(HealthDay)—Sensory over-responsiveness (SOR) in otherwise healthy subjects is associated with a pro-nociceptive state, according to a study published online Aug. 7 in PAIN Practice.
Irit Weissman-Fogel, Ph.D., from the University of Haifa in Israel, and colleagues conducted psychophysical testing in 30 healthy subjects (14 SOR and 16 non-SOR participants, based on the Sensory Responsiveness Questionnaire). Testing evaluated (1) hyperalgesic responses; (2) adaptation and sensitization to 14 phasic heat stimuli; (3) habituation; (4) six minutes after-sensation; and (5) conditioned pain modulation (i.e., phasic heat stimuli applied with and without hand immersion in hot water).

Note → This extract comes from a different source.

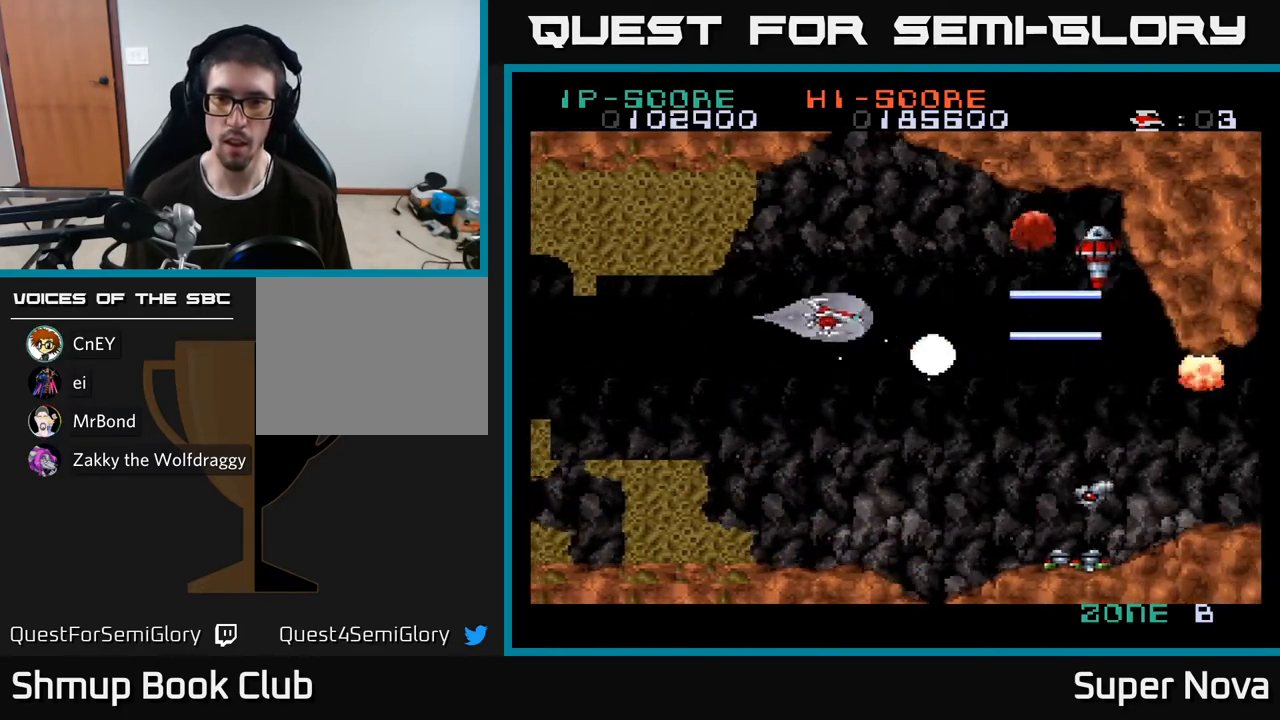
{"buttons": ["X", "DPAD_DOWN"], "right_stick": "center", "events": [[67, "DPAD_LEFT", "up"], [250, "DPAD_RIGHT", "down"], [317, "DPAD_DOWN", "up"], [350, "DPAD_RIGHT", "up"], [367, "DPAD_UP", "down"], [433, "DPAD_LEFT", "down"], [450, "DPAD_UP", "up"], [483, "DPAD_DOWN", "down"], [483, "DPAD_LEFT", "up"]]}
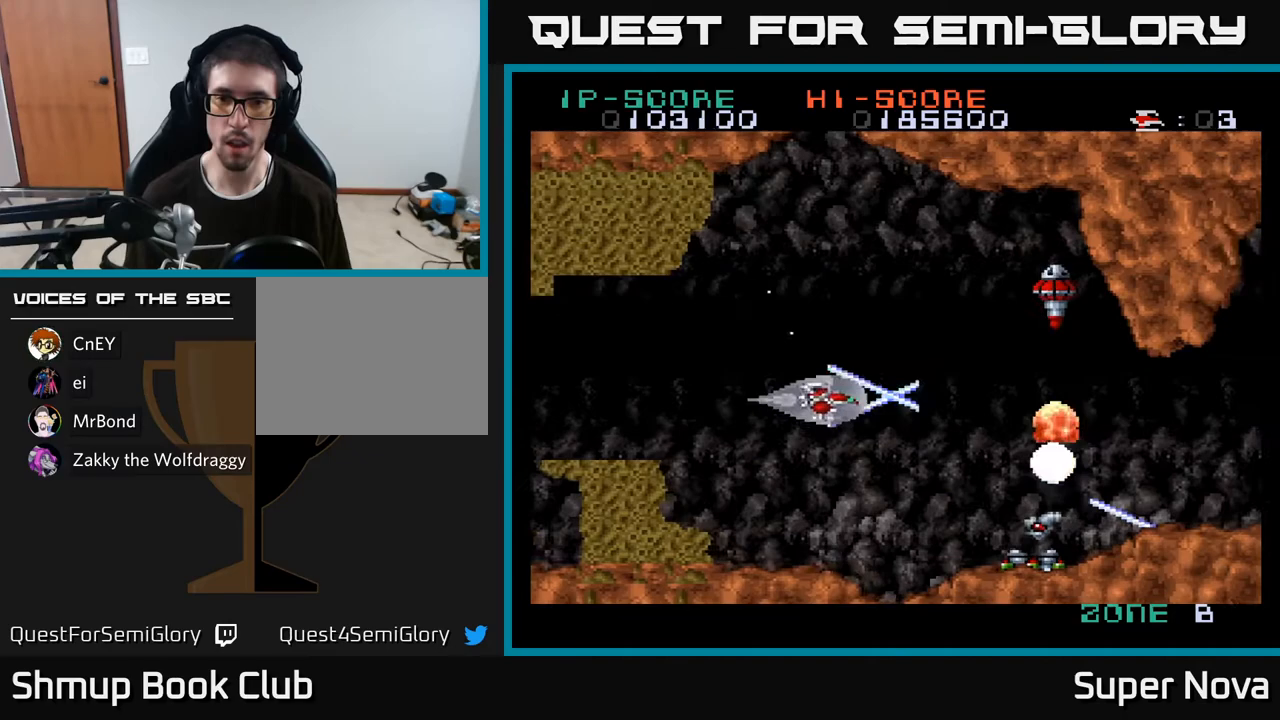
{"buttons": ["X", "DPAD_DOWN"], "right_stick": "center", "events": [[150, "DPAD_DOWN", "up"], [183, "DPAD_UP", "down"], [200, "DPAD_LEFT", "down"], [317, "DPAD_UP", "up"], [367, "DPAD_DOWN", "down"], [367, "DPAD_LEFT", "up"]]}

The researchers found that, compared to non-SOR individuals, the SOR group had a steeper escalation in numerical pain scale ratings to temperature increase (P = 0.003) indicating hyperalgesia, increased sensitization (P ≤ 0.001), habituation responses (P < 0.001), and enhanced pain ratings during the after-sensation (P = 0.006). There were no group differences in conditioned pain modulation.
"This is the first study to report a coupling between the general SOR to daily innocuous stimuli and enhanced pain facilitation rather than deficient inhibition," the authors write.